Rapex - dubbed the 'rape trap' - is a product worn internally by women. The hollow inside is lined with rows of razor-sharp hooks, which are designed to latch on to a rapist's penis during penetration. They can only be removed by a doctor.

The product will be on the shelves of South African chemists and supermarkets later this month. South African mother-of-two Sonette Ehlers developed the original prototype in 2005 but has struggled to get it patented and approved for sale, not least because of staunch opposition from feminist groups.

I'm not sure if I'm scared, appalled, amused or intrigued by this thing. Mostly amused, I think.  The thought of the consequence to a guy who sticks his junk where it shouldn't be is oddly apropos. How exactly does he explain that? "Uhh, doc, can you get this plastic cage off my johnson?"

One of the fears some have about it's use is that the guy who gets "trapped" will only get more violent. No way. We're talking hard plastic barbs digging into his willy. Pain there will pretty much stop a guy dead in his tracks. Certainly long enough to let the potential victim run for safety.

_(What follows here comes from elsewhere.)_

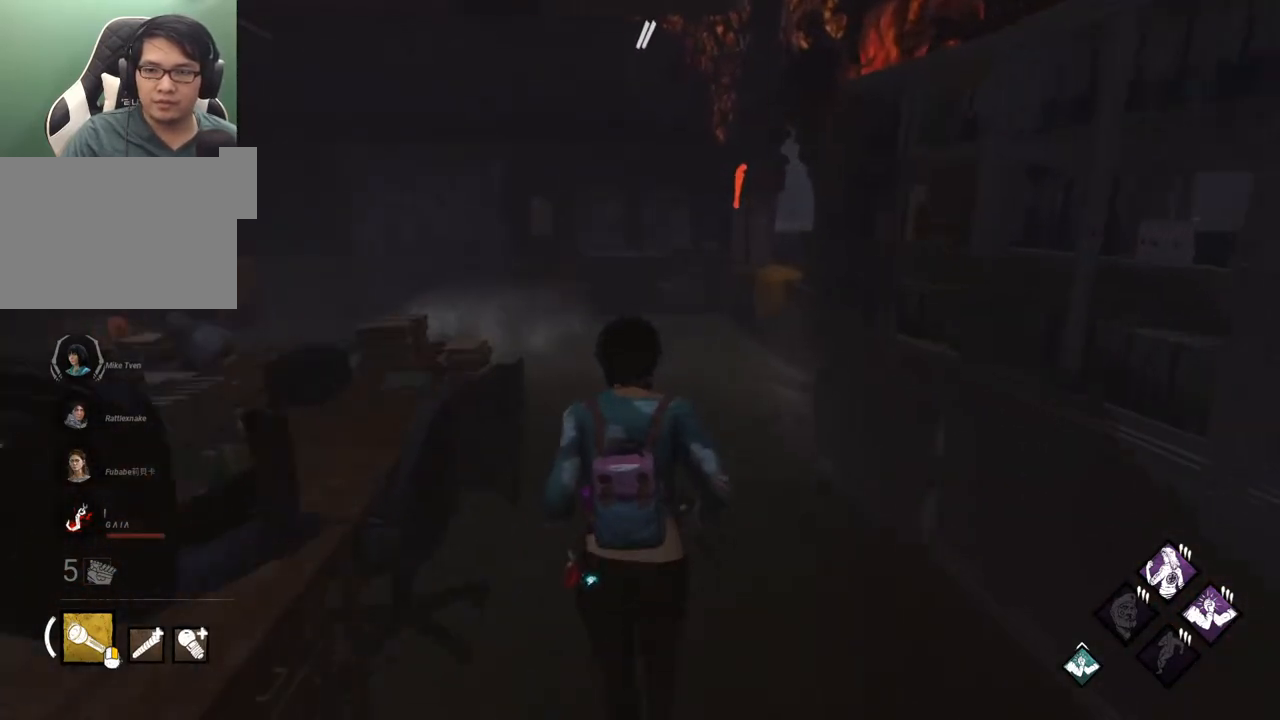
{"keys": ["shift", "w"], "mouse": [], "mouse_move": "still", "events": []}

But there is a sad element to this - the reason it was created. The device was created to help the 1.7 million South African women who are raped each year and live in fear. Some may say it is more vengeful than preventative, and there's some truth to that. Until they are so prevalently used that rapists fear injury, they won't work as a deterrent. So at best, it will stop the act from going too far. In some cases, this will minimize physical injury to the victim, but not the emotional scars.

So, while the device does get me to chuckle, it also reminds me that there are still places where women aren't safe, and that saddens me. There are organizations working to end this abuse. Check out SADF, and donate if you can. They work to improve conditions for people in South Africa. You can even choose a specific grantee, such as the Greater Nelspruit Rape Intervention Programme (GRIP).